POURQUOI la France, pays au monde qui compte le plus de femmes utilisant une contraception, enregistre-t-elle près de 200 000 interruptions volontaires de grossesse par an, autant qu’en 1975 ? Et comment expliquer que les deux tiers des femmes qui demandent une IVG ont pourtant un moyen de contraception ? Autant de questions qui, en l’absence de réponse unique, conduisent au constat que la contraception reste un domaine de la sexualité qui, sans être aussi tabou qu’il a pu l’être par le passé, véhicule encore bien des interrogations et des interprétations erronées.
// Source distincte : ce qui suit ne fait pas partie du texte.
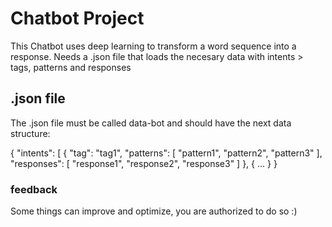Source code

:# Chatbot Project

This Chatbot uses deep learning to transform a word sequence into a response.
Needs a .json file that loads the necesary data with intents > tags, patterns and responses

## .json file

The .json file must be called data-bot and should have the next data structure:

{
  "intents": [
  {
    "tag": "tag1",
    "patterns":
    [
      "pattern1",
      "pattern2",
      "pattern3"
    ],
    "responses":
    [
      "response1",
      "response2",
      "response3"
    ]
  },
  {
    ...
  }
}

### feedback

Some things can improve and optimize, you are authorized to do so :)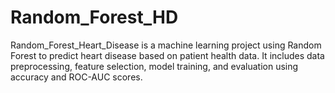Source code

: # Random_Forest_HD
Random_Forest_Heart_Disease is a machine learning project using Random Forest to predict heart disease based on patient health data. It includes data preprocessing, feature selection, model training, and evaluation using accuracy and ROC-AUC scores.
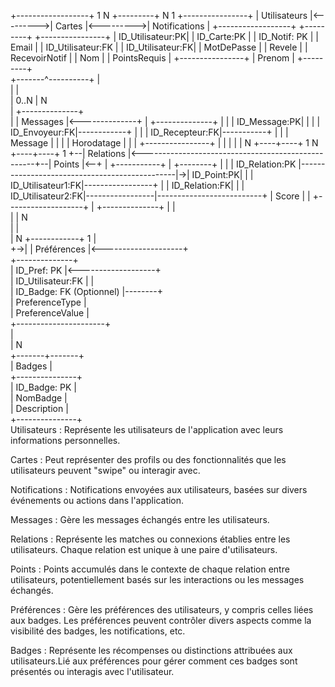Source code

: +------------------+   1     N   +---------+   N     1   +----------------+
|   Utilisateurs   |<--------->|  Cartes  |<--------->|  Notifications  |
+------------------+           +---------+           +----------------+
| ID_Utilisateur:PK|           | ID_Carte:PK         | | ID_Notif: PK   |
| Email            |           | ID_Utilisateur:FK   | | ID_Utilisateur:FK|
| MotDePasse       |           | Revele              | | RecevoirNotif  |
| Nom              |           | PointsRequis        | +----------------+
| Prenom           |           +---------+                               
+-------^----------+                     |                               
        |                                |                               
        | 0..N                          | N                             
        |                                +--------------+               
        |                                |  Messages   |<--------------+
        |                                +--------------+               |
        |                                | ID_Message:PK|               |
        |                                | ID_Envoyeur:FK|------------+ |
        |                                | ID_Recepteur:FK|-----------+ |
        |                                | Message        |             |
        |                                | Horodatage     |             |
        |                                +----------------+             |
        |                                                              |
        |                                                              |
 N +----+----+ 1                                                    N +----+----+ 1
+--| Relations |<---------------------------------------------------+--| Points |<--+
|  +-----------+                                                    |  +--------+   |
|  | ID_Relation:PK |-----------------------------------------------|->| ID_Point:PK|
|  | ID_Utilisateur1:FK|-----------------+                          |  | ID_Relation:FK|
|  | ID_Utilisateur2:FK|-----------------|--------------------------+  | Score        |
|  +-------------------+                 |                             +--------------+
|                                        |                                            
|                                        | N                                       
|                                        |                                         
|  N +------------+ 1                    |                                         
+->| | Préférences |<--------------------+                                         
   +--------------+                                                                
   | ID_Pref: PK  |<-------------------+                                          
   | ID_Utilisateur:FK  |              |                                          
   | ID_Badge: FK (Optionnel) |--------+                                          
   | PreferenceType       |                                                      
   | PreferenceValue      |                                                      
   +----------------------+                                                      
                     |                                                           
                     | N                                                         
             +-------+-------+                                                   
             |     Badges    |                                                   
             +---------------+                                                   
             | ID_Badge: PK  |                                                   
             | NomBadge      |                                                   
             | Description   |                                                   
             +---------------+                                                   
Utilisateurs : Représente les utilisateurs de l'application avec leurs informations personnelles.

Cartes : Peut représenter des profils ou des fonctionnalités que les utilisateurs peuvent "swipe" ou interagir avec.

Notifications : Notifications envoyées aux utilisateurs, basées sur divers événements ou actions dans l'application.

Messages : Gère les messages échangés entre les utilisateurs.

Relations : Représente les matches ou connexions établies entre les utilisateurs. Chaque relation est unique à une paire d'utilisateurs.

Points : Points accumulés dans le contexte de chaque relation entre utilisateurs, potentiellement basés sur les interactions ou les messages échangés.

Préférences : Gère les préférences des utilisateurs, y compris celles liées aux badges. Les préférences peuvent contrôler divers aspects comme la visibilité des badges, les notifications, etc.

Badges : Représente les récompenses ou distinctions attribuées aux utilisateurs.Lié aux préférences pour gérer comment ces badges sont présentés ou interagis avec l'utilisateur.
Le désir de maîtriser la fertilité est une recherche constante depuis l’Antiquité. Depuis la fève de Misy dissoute dans l’eau préconisée par Hippocrate, les recommandations ésotériques d’Albert le Grand, qui conseillait aux femmes de cracher trois fois dans la bouche d’une grenouille, de manger des abeilles ou de boire de l’urine de mouton ou le traditionnel kabutogata japonais (condom solide en écailles de tortue), la contraception a bien évolué ! Aujourd’hui, la pilule est en France la première méthode contraceptive, utilisée par 45,8 % des femmes de 18 à 44 ans, devant les dispositifs intra-utérins (16,1 %), et loin devant le préservatif (7,5 %). Depuis sa première commercialisation en France en 1968, juste après la loi Neuwirth qui abrogeait l’interdiction de toute contraception, jusqu’à son remboursement et sa prescription possible aux mineures sans l’autorisation parentale le 4 décembre 1974, la pilule s’est donc progressivement positionnée comme le premier moyen contraceptif. Son efficacité associée à ses bénéfices non contraceptifs (traitement des dysménorrhées et des ménorragies, réduction du risque de kyste ovarien fonctionnel…) ainsi que la réduction constante de ses effets indésirables grâce à la recherche pharmaceutique sont les principales raisons de son succès. Pour autant, le travail d’information à l’intention des plus jeunes, et particulièrement des adolescentes, reste d’actualité.
Relation de confiance.
Pour le Dr Marie-Noëlle Laveissière, gynécologue à Paris, « la première consultation de contraception est un moment primordial pour la jeune fille. Si elle est réussie, cela lui permettra d’arriver mieux armée à l’âge adulte. L’important est de lui faire comprendre qu’elle est unique et de la rassurer en répondant à toutes ses interrogations. Il n’y a pas de méthode standard, hors la nécessité d’instaurer une relation de confiance avec la jeune patiente. » Même discours chez le Dr Marie-Laure Brival, chef de service de la Maternité des Lilas et présidente de l’Association nationale des centres d’interruption de grossesse (ANCIC) : « La mise en place d’une contraception nécessite du temps et du dialogue. Pour cela, les centres de planification et d’éducation familiale (CPEF) représentent un lieu intermédiaire entre l’hôpital et le cabinet privé qui est idéal pour les jeunes et les plus démunis. » Communiquer avec les jeunes sur la question, c’est également la mission que s’est assignée la section « junior » de l’Association française pour la contraception (AFC) qui va à la rencontre des adolescents dans différentes manifestations festives.